文章节选

■ ■ ■

我叫查海生,我是中国政法大学哲学教研室的教师,我的死与任何人无关。
1989年3月26日,25岁的海子在山海关卧轨自杀,他死的时候,身边只带着四本书,兜里仅剩两毛钱,胃里只有两个桔子,死前他留下遗书:我叫查海生,我是中国政法大学哲学教研室的教师,我的死与任何人无关。
1964年,海子出生在安徽怀宁的一个偏僻村庄,饥饿和贫困是他童年的底色。家里头的四个孩子中,他是老大,因为从小天赋过人,父母对他一直寄予厚望。
15岁那年,海子以全县第一的成绩考上北大。在故乡人眼中,这是个寒门贵子的逆袭神话,衣锦还乡,指日可待。然而,现实生活的落差却让海子措手不及。
在人才济济的北大,他的天才,微不足道。全班50名同学,他的年纪最小,又矮又瘦,一张娃娃脸,皱巴巴的西服之下,藏着的是对家庭困境的忧虑,是对形象不佳的自卑,更是对泯然众人的恐慌。
大三那年,机缘巧合,海子走上了诗歌创作之路。写诗让他快乐,也让他受穷。海子爱诗,更爱诗中的理想主义。因此,现实生活中的他,不通事务,难合时宜。
毕业后,他被分配到中国政法大学任教。当同级的人全都高升了,他还只是一个穷酸的教员,每个月不多的薪水也全部用来复印诗集。他的初恋女友最终因为两人家境悬殊离开了他。

■ ■ ■

所给资料

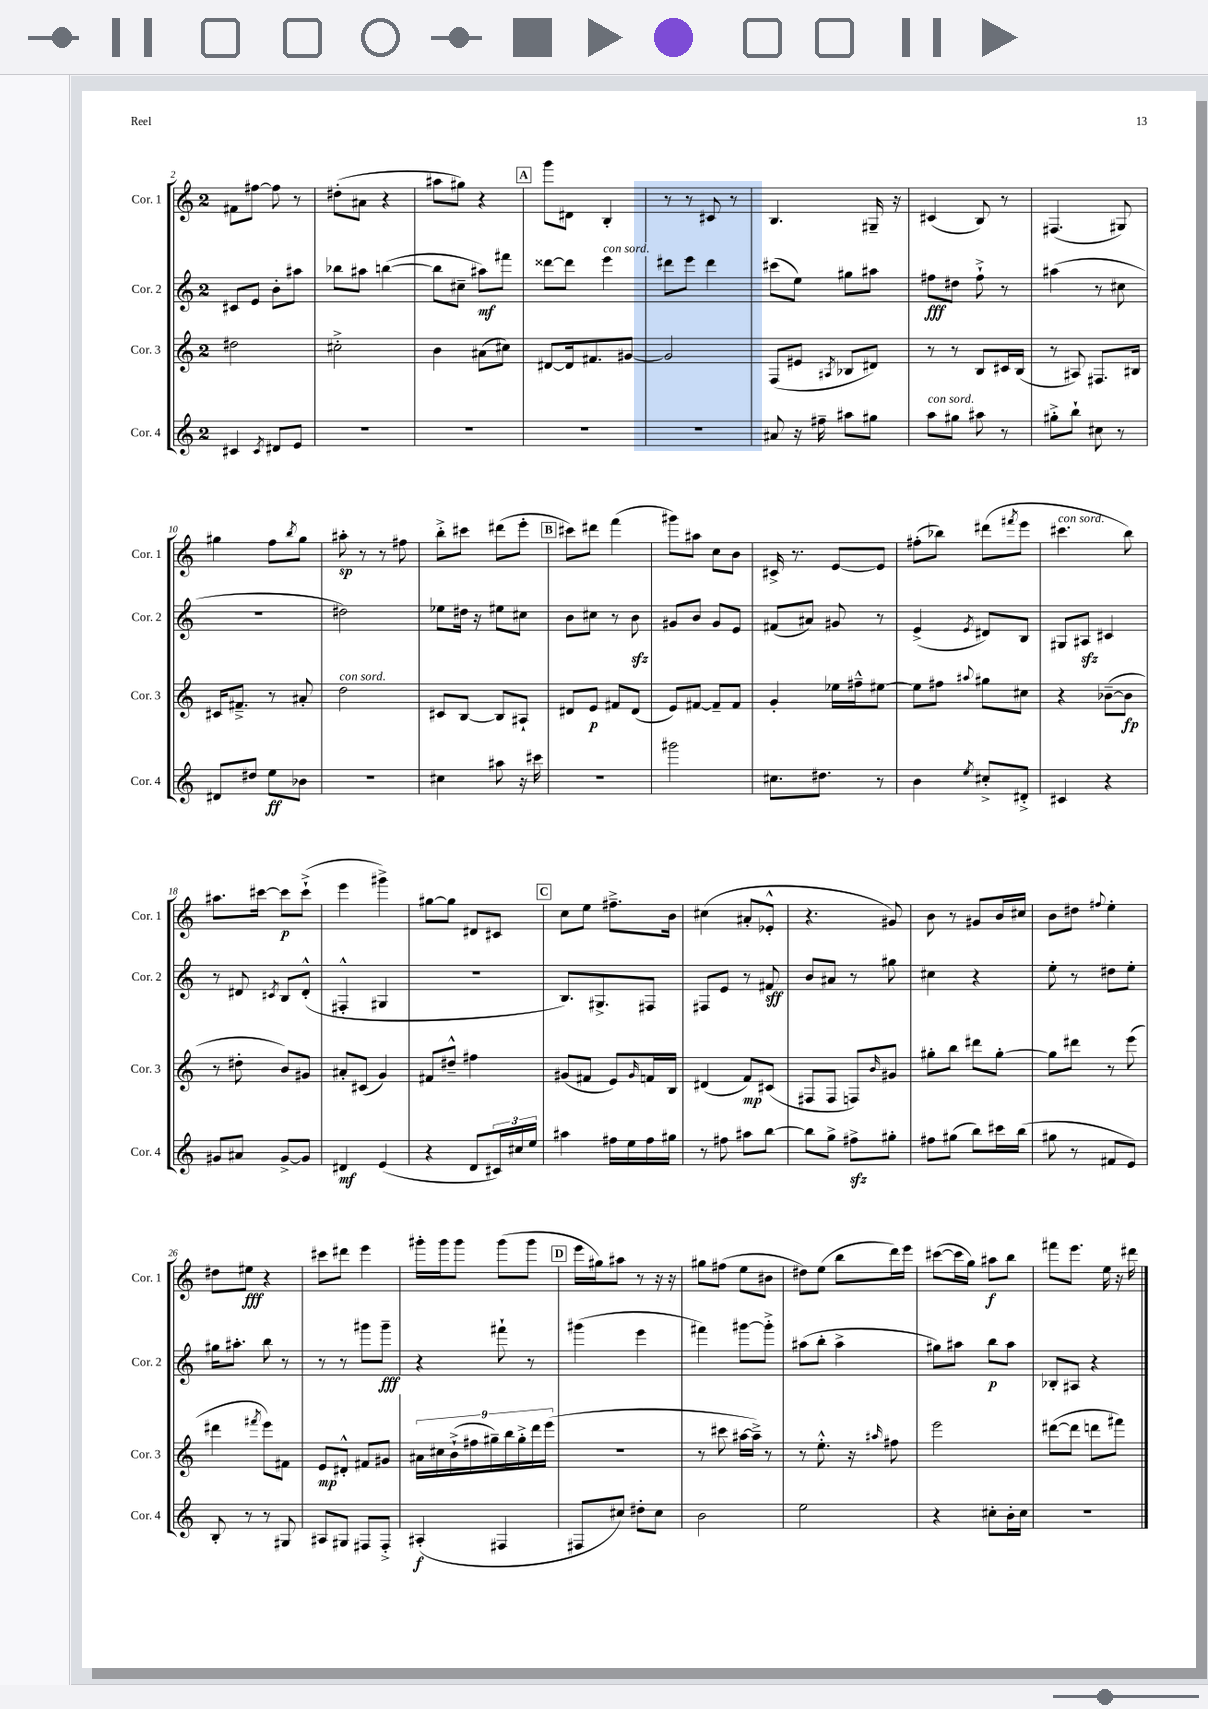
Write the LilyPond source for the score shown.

■ ■ ■

任务要求
A. 根据关于海子的这篇文章,海子考上北大时多少岁?
B. 请接着关于海子的这篇文章最后一句往下续写。

参考答案
A. 15岁。

B.
对于海子写诗这件事,家里的人嗤之以鼻,不断给他施压,父亲更是明确地告诉他,写诗,写不出个新时代,还不如在工作上上进,评个职称。
倔强的海子哪里听得进去,他一头扎进了创作的海洋,不可自拔。他不断地给很多报刊写信、投稿,结果都石沉大海。在80年代的北京城里,才人辈出,像他这种在其他方面一无所长,想通过写几句别人读不懂的诗就获得认同,太难了。
除了诗才得不到重视,生活的贫困更是让他捉襟见肘。有一次,海子的母亲来到北京看他,母亲临走时,海子给她塞了300块钱。母亲感动地以为儿子出息了。事实上,这些钱却是海子从朋友们那一个个东拼西凑,借来的。
当时,他的生活已经一塌糊涂,原生家庭又亟需他反哺支持,又穷又失意的这些日子里,海子每天都承受着身体和精神上的双重压力。他究竟承受了多大的绝望?才会写出“当我痛苦地站在你面前,你不能说我一无所有。”
在生命的最后,他远游青海、西藏,试图寻求一条现实的救赎之道,可是他寻找的结果却是,“草原尽头我两手空空,悲痛时握不住一颗泪滴”。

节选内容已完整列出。